Con questo fondo da 500 milioni che, ripetiamo, verrà ridistribuito poi tra gli enti locali, verranno aiutate le famiglie che versano in una situazione di disagio economico con sostegni per la spesa, per i canoni di locazione e per i pagamenti delle utenze domestiche.

Il REm e il Bonus da 2.400€

Il REm, che INPS inizierà a pagare ai cittadini che hanno fatto richiesta, da questa settimana, probabilmente verrà prorogato, per altre due mensilità, quella di giugno e quella di luglio, nel prossimo decreto sostegni bis

Ricordiamo, in ogni caso, che per le mensilità relative ai mesi di marzo, aprile e maggio, c’è ancora la possibilità di presentare domanda all’INPS. La scadenza era stata precedentemente fissata per il 30 aprile, ma è stata poi prorogata al 31 maggio.

Quest’anno col dl Sostegni uno hanno potuto richiedere il REm anche gli ex-percettori di NASpI e DisColl, ma solo coloro che hanno cessato, tra il 1° luglio 2020 e il 28 febbraio 2021, NASpI e DisColl e che non hanno né un lavoro subordinato o un contratto di collaborazione, né una pensione diretta o indiretta.

Dovrebbe trovare ancora spazio nel decreto Draghi anche il, molto discusso, bonus da 2.400€ per gli stagionali del turismo e per i lavoratori dello spettacolo.
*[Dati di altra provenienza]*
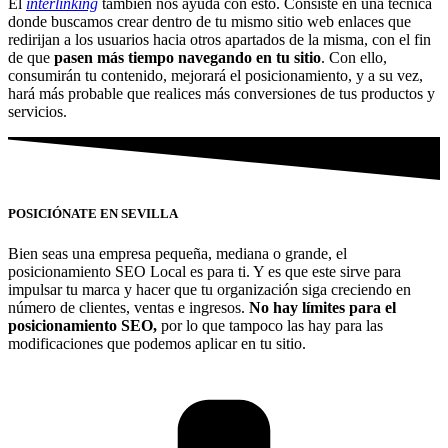
El
interlinking
también nos ayuda con esto. Consiste en una técnica
donde buscamos crear dentro de tu mismo sitio web enlaces que
redirijan a los usuarios hacia otros apartados de la misma, con el fin
de que
pasen más tiempo navegando en tu sitio
. Con ello,
consumirán tu contenido, mejorará el posicionamiento, y a su vez,
hará más probable que realices más conversiones de tus productos y
servicios.
POSICIÓNATE EN SEVILLA
Bien seas una empresa pequeña, mediana o grande, el
posicionamiento SEO Local es para ti. Y es que este sirve para
impulsar tu marca y hacer que tu organización siga creciendo en
número de clientes, ventas e ingresos.
No hay límites para el
posicionamiento SEO,
por lo que tampoco las hay para las
modificaciones que podemos aplicar en tu sitio.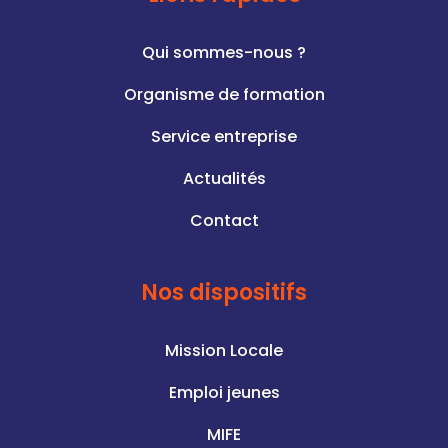
Qui sommes-nous ?
Organisme de formation
Service entreprise
Actualités
Contact
Nos dispositifs
Mission Locale
Emploi jeunes
MIFE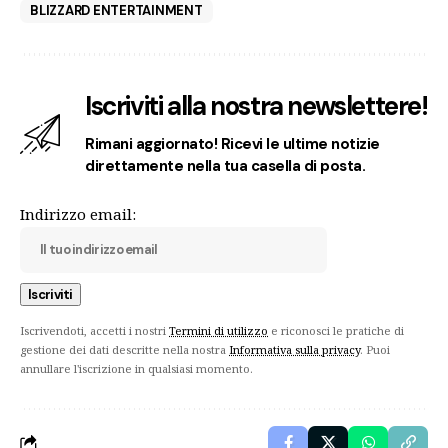
BLIZZARD ENTERTAINMENT
Iscriviti alla nostra newslettere!
Rimani aggiornato! Ricevi le ultime notizie
direttamente nella tua casella di posta.
Indirizzo email:
Iscrivendoti, accetti i nostri
Termini di utilizzo
e riconosci le pratiche di
gestione dei dati descritte nella nostra
Informativa sulla privacy
. Puoi
annullare l'iscrizione in qualsiasi momento.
Anche per questa indennità una tantum covid c’è la possibilità di fare domanda fino al 31 maggio 2021

Questo bonus aveva causato parecchi problemi, non tanto per gli automatici, quanto per i nuovi percettori. INPS, infatti, ha pubblicato le modalità con cui presentare domanda solo una settimana prima della scadenza, poi prorogata al mese dopo, scatenando l’ira dei cittadini

I pazienti long Covid

Il ministero della Salute sta studiando una norma per dare la possibilità a tutti i cittadini che hanno contratto il virus della Sars-CoV-2 in forma grave, di avere una forma di esenzione dal pagamento di tutti i ticket per visite, esami e cure, per due anni. Per ora si parla di uno stanziamento di 50 milioni di euro.